The population of the world is ever-growing and has been doing so for hundreds of years. As a result, the number of patients, as expected, is increasing proportionally. The statement is trying to say that with shortage of resources, doctors’ main concern in the future would be whether to provide treatment or not.  The doctors must then make decisions about who requires the treatment more. 
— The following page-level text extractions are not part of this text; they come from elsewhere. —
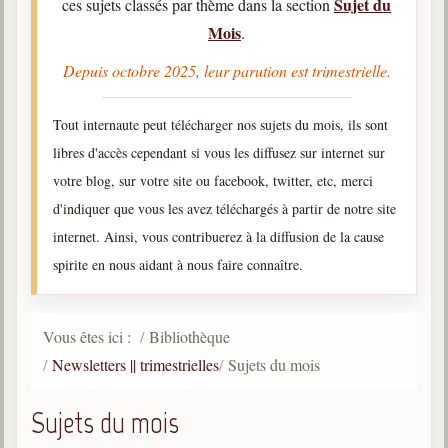
Sujet du
ces sujets classés par thème dans la section
Mois
Qu'est-ce que c'est ?
.
Les bases du spiritisme
Depuis octobre 2025, leur parution est trimestrielle.
Historique
Tout internaute peut télécharger nos sujets du mois, ils sont
Philosophie
La doctrine d'Allan Kardec
libres d'accès cependant si vous les diffusez sur internet sur
votre blog, sur votre site ou facebook, twitter, etc, merci
But des manifestations spirites
d'indiquer que vous les avez téléchargés à partir de notre site
Esprits
internet. Ainsi, vous contribuerez à la diffusion de la cause
Médiums
spirite en nous aidant à nous faire connaître.
Les hommes
Les fondateurs
Vous êtes ici :
Bibliothèque
Allan Kardec
Newsletters || trimestrielles
Sujets du mois
1804-1869
Sujets du mois
Léon Denis
1846-1927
The most obvious factor which will contribute to the increasing demand is the growing population. This occurs when the birth rate exceeds the death rate. Due to overpopulation, there will be shortage of food supply which will cause malnourishment on a wide scale. These people will require immediate medical attention. Similarly, the amount of pollution, whether it is air, noise or water, will increase. This will lead to people being affected by diseases such as lung cancer, cholera or typhoid. 
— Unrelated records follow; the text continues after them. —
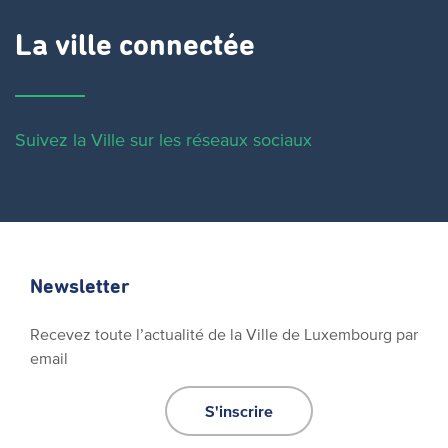
La ville connectée
Suivez la Ville sur les réseaux sociaux
Newsletter
Recevez toute l’actualité de la Ville de Luxembourg par
email
S'inscrire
The resources required to treat an increasing number of patients will fall short. Such resources include medical tools, machinery (such as X-ray machines or MRI) and even the medical workforce. 

Others may argue that a doctor ‘should always act in a patient’s best interests’. Denying a treatment to a patient will certainly not uphold this statement. This would be opposing the very principle of the NHS. Refusing a treatment because someone else needs it more can be considered as passive euthanasia. 

There are a lot of ethical and moral issues with this situation. The government can play an important role in ensuring cost-effectiveness in the medical field. Equal consideration should be given to all patients no matter their condition.